Almost as soon as news of Roentgen’s discovery broke at the beginning of 1896, physicists across Europe began their on work on developing methods of radiography. In terms of battlefield medicine, though the Italian Lieutenant-Colonel Guiseppe Alvara had published the first documented use of x-rays in military medicine in 1896 in the Giornale Medico del Regio Esercito recounting his experience with identifying bullets in the Italian campaign in Ethopia, x-rays were first used in the field, during the Greco-Turkish War of 1897. This gave a number of pioneers the opportunity to test out the usefulness of radiography close to the front line. The physician Hermann Küttner, from Tübingen University Hospital, was sent by the German Red Cross to Constantinople with x-ray apparatus, where he worked at a hospital. A mobile unit was set up by the British in Athens, under the charge of Francis Charles Abbott, a surgeon at St Thomas’s Hospital in London. Both ultimately published their findings: Küttner in Vol 10 of the Beiträgen zur Klinischen Chirurgie, (1898), and Abbott in the Lancet, in two issues, those of January 14th and 21st of 1899.
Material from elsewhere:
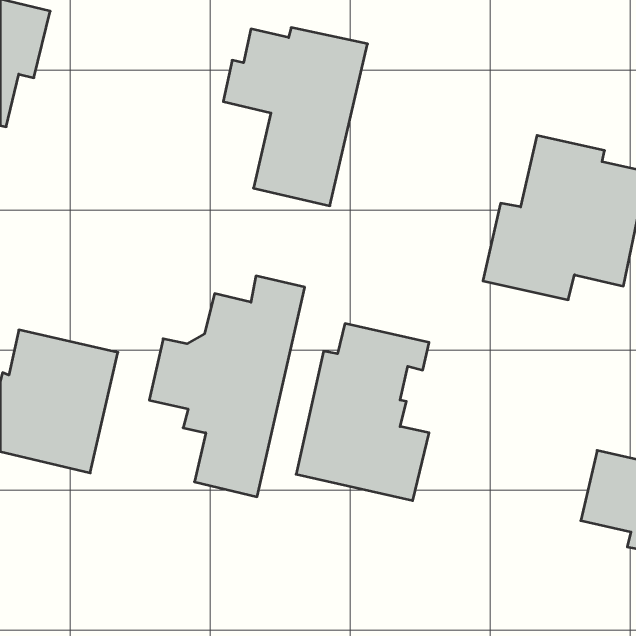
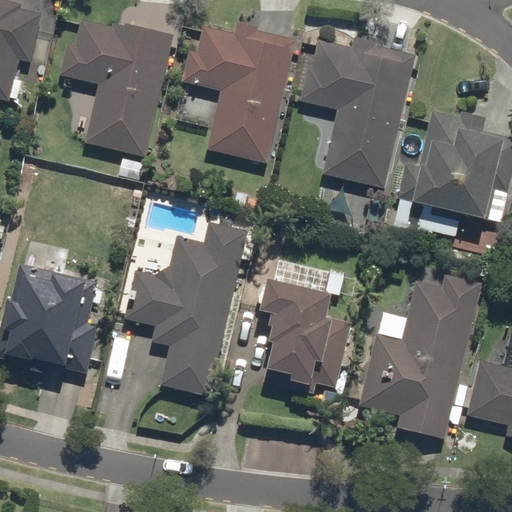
building: none -> [59,13,175,158]
building: none -> [298,36,416,188]
building: none -> [359,274,479,440]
In this his second work, Küttner discusses the work of the German Red Cross during the Second Boer War, and the applications of x-rays. The work includes 13 photographic plates depicting x-ray images showing fractures, breaks and bullet injuries.
Condition: contemporary brown cloth backed red morocco boards, with printed label and manuscript accession label on spine, head and tail of spine very lightly bumped and rubbed, slight scuffing to surfaces, extremities lightly bumped; a good copy.